An elusive recovery: explaining the economic slowdown

Reasons behind growth slowdown and possible remedies

September 14, 2017 12:15 am | Updated 12:50 am IST

A view of the BSE building in Mumbai.

A view of the BSE building in Mumbai.

What do the latest numbers say about the economy?

Growth in industrial output, according to the Index of Industrial Production released by the Central Statistics Office on Tuesday, has slumped to 1.2% in July as against a much higher rate of 4.5% recorded during the same month last year. July’s industrial output growth is still higher than the growth rate of -0.2% witnessed in June. Retail price inflation, as measured by the Consumer Price Index, rose to a five-month high of 3.36% in August as compared to 2.36% in July. These numbers follow the slowdown reported earlier this month in the growth of gross domestic product (GDP) during the first quarter of 2017-18.

What has caused the growth slowdown?

The implementation of the goods and services tax (GST) has caused significant uncertainty among businesses about the tax rates and other rules to be followed under the new tax regime. This has led to a drop in business activity across the value chain, which in turn is reflected in the lacklustre industrial output numbers. In addition, the economy has been contracting for the last five consecutive quarters, starting well before the implementation of GST or the demonetisation of high-value rupee notes in November last year, before growth in the latest quarter hit a three-year low. Many have attributed this to the drought in private investment which has lasted for years now. The current slowdown is thus very likely the result of both short-term disturbances caused by GST as well as other secular influences.

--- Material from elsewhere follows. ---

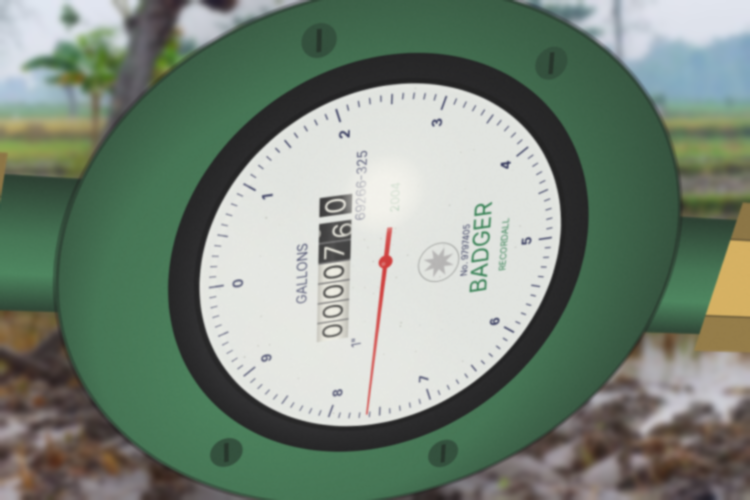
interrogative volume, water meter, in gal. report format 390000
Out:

What is the likely policy response?

The slump in economic growth in recent years has led to increasing pressure on the Reserve Bank of India to provide a boost to the economy by cutting interest rates aggressively. The underlying belief is that printing money can grow the economy. The rise in retail inflation in August, however, probably rules out any form of aggressive monetary stimulus by the RBI in its next policy meeting due to be held in October. Even so, at least some part of the lost growth may be recovered over the next few quarters as the economy adapts to GST and other related short-term disturbances. A sustained recovery that puts India on the high-growth trajectory for years, as recommended by former RBI Governor Raghuram Rajan, however, may be possible only after the government implements structural reforms in the labour and land market.